You beat out candidates including Iran’s President Mahmoud Ahmadinejad, China’s President Hu Jintao, North Korean leader Kim Jong-il and James Baker, the former U.S. Secretary of State who led Washington’s bipartisan Iraq Study Group.
Time has been naming its person of the year since 1927 and the tradition has become the source of speculation every year, as well as controversy over unpopular choices such as Adolf Hitler in 1938 and Ayatollah Khomeini in 1979.
The aim is to pick “the person or persons who most affected the news and our lives, for good or for ill, and embodied what was important about the year, for better or for worse.”
Grossman said the creators and consumers of user-generated Internet sites showed a community and collaboration on a scale never seen before.
“It’s about the many wresting power from the few and helping one another for nothing and how that will not only change the world, but also change the way the world changes,” said Grossman, Time’s technology writer and book critic.
“The tool that makes this possible is the World Wide Web,” he said. “It’s a tool for bringing together the small contributions of millions of people and making them matter.”
MySpace -- bought by media giant News Corp. last year for $580 million -- has more than 130 million users around the world and adds around 300,000 members a day, while YouTube -- bought by Internet search leader Google Inc. last month for $1.65 billion -- gets about 100 million daily views.

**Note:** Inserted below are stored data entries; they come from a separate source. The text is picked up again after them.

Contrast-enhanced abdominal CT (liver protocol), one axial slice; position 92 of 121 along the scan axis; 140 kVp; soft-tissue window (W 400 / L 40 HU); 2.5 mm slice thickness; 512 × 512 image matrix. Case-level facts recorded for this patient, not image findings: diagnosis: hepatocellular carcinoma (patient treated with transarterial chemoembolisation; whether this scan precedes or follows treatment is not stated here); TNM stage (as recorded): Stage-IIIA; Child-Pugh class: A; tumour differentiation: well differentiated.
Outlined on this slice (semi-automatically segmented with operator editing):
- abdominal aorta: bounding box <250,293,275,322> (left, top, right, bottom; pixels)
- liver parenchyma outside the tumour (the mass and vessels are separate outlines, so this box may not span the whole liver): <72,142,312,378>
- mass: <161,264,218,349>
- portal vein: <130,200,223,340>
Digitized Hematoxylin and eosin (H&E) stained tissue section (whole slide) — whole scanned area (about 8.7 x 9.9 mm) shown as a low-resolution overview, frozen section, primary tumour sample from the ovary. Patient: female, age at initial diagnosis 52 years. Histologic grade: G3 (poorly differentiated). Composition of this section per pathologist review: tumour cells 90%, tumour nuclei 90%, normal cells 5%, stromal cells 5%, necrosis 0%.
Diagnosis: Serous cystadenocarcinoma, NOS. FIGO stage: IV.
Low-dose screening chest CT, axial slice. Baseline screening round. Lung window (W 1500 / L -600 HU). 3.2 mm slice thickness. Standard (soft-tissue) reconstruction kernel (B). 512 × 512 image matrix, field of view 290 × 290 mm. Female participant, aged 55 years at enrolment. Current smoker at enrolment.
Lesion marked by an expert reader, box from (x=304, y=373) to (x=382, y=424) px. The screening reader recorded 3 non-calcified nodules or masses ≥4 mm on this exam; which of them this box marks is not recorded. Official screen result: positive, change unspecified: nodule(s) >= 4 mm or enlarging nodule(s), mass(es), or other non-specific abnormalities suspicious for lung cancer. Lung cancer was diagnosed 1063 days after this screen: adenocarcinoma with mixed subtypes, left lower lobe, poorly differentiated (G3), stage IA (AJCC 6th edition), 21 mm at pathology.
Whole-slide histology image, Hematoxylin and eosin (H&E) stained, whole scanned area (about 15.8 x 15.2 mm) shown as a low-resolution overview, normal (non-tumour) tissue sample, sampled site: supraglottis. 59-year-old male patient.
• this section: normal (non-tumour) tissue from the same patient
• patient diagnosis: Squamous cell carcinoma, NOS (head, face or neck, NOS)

“These blogs and videos bring events to the rest of us in ways that are often more immediate and authentic than traditional media,” Stengel said.
“Journalists once had the exclusive province of taking people to places they’d never been. But now a mother in Baghdad with a videophone can let you see a roadside bombing or a patron in a nightclub can show you a racist rant by a famous comedian,” he said.
Time’s 2005 Person of the Year was the richest man in the world, Bill Gates, his wife Melinda, and Irish rocker Bono for being Good Samaritans, while the 2004 choice was President Bush. In 2003 “The American Soldier” graced the cover in a year when U.S. troops invaded Iraq.